東京大学グリーンICTプロジェクト(GUTP)とNTTコミュニケーションズは3月24日、スマートシティーの実現に向けたデータ利活用の取り組みとして、現実世界をデジタルデータで仮想的に再現する「デジタルツイン」を、ビルなどの建物空間を対象に生成する実証実験を発表。本実験は、3月中に開始する予定。
GUTPでは、BIM(Building Information Modeling)をはじめとした建築物データの活用手法や、クラウドを用いたデジタルツイン・アプリケーションを構築するための研究開発を行なっている。
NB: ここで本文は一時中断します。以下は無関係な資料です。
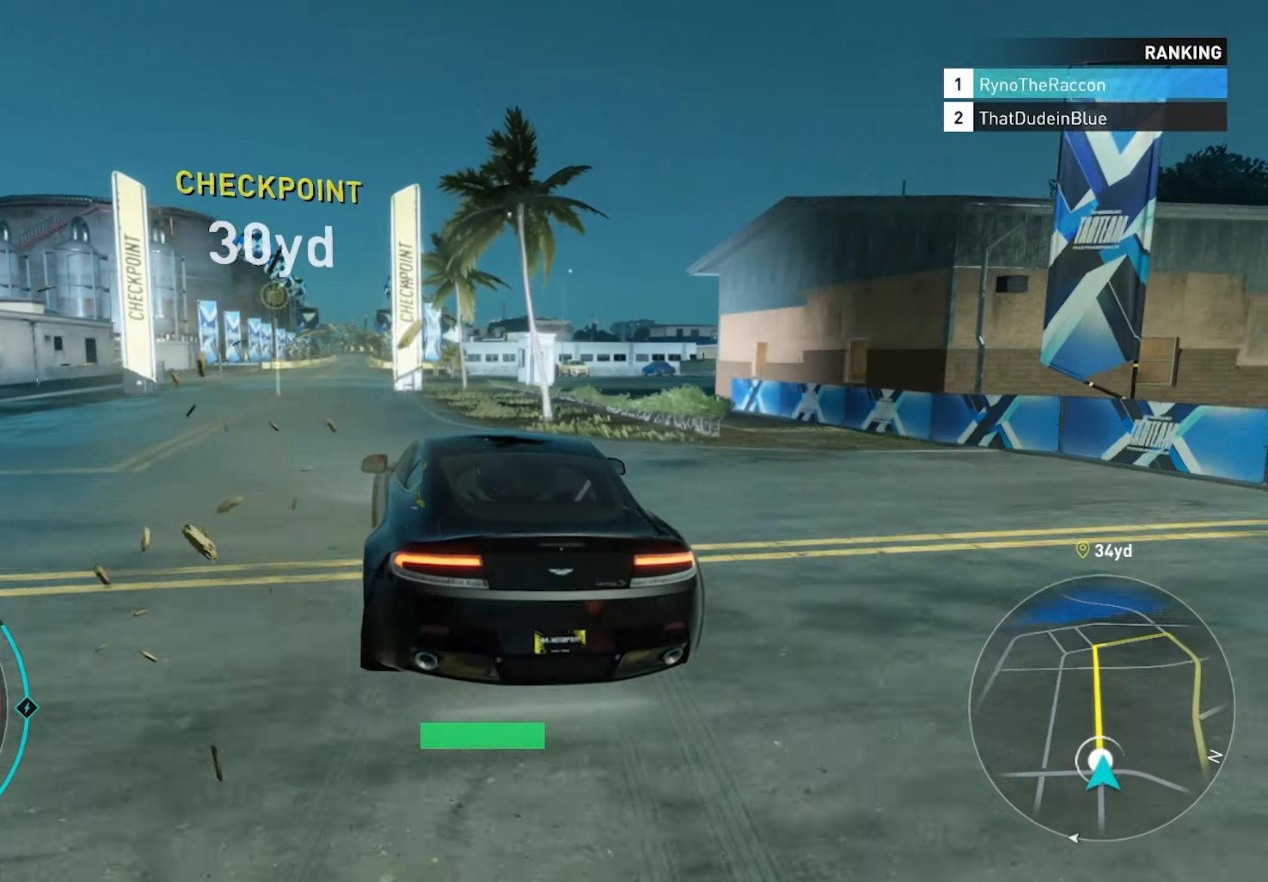
{"buttons": ["CROSS", "R2"], "left_stick": "center", "right_stick": "center", "events": [[250, "CROSS", "down"]]}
またNTT Comは、データの収集・蓄積・活用までを一元的実現できる「Smart Data Platform」を提供しており、同サービスを活用したデジタルツインの社会実装を目指す。
建築、設計、ビルサービスなどの分野から多くの企業・団体が参画する共創環境を実現するためには、アプリケーション構築技術の標準化が急務としている。今回の実証実験で、両者共同で実際にBIMを用いたアプリケーションを構築することにより、最適な構築プロセスと手法に関する知見を蓄積し、標準化への提言に向けて取り組む。
本実験において、GUTPは実証および研究計画の策定、技術検証の実施を担当。NTT Comは、実証場所、センサー、ロボットなどの実証環境の提供に加えて、Smart Data Platform環境の構築を担当する。
さらに、作成したアプリケーションを用いて、実際にデジタルツイン空間上で、現実世界にある清掃ロボットを制御するなどの実験を、NTT Comの共創環境である「Smart City Lab(仮称)」にて実施する。想定している検証プロセスは以下の通り。
(1)ジオメトリー生成
LiDARなどを用いた点群を取得するとともに、それらのデータを活用することでBIMを生成し、デジタルツインに必要なジオメトリーを抽出する。
(2)メタデータ生成
BIMに付帯する空間構成や属性データ、テクスチャー情報といったメタデータの自動取得を試みる。
(3)IoTデバイスとの連携
IoTデバイス(建物内センサー)の位置と、BIMや抽出したジオメトリー上の位置を紐づける。
(4)アプリケーション開発
ジオメトリーやIoTデバイスを用いて、清掃ロボットとビル内のカメラなどの設備を連動させる機能を開発する。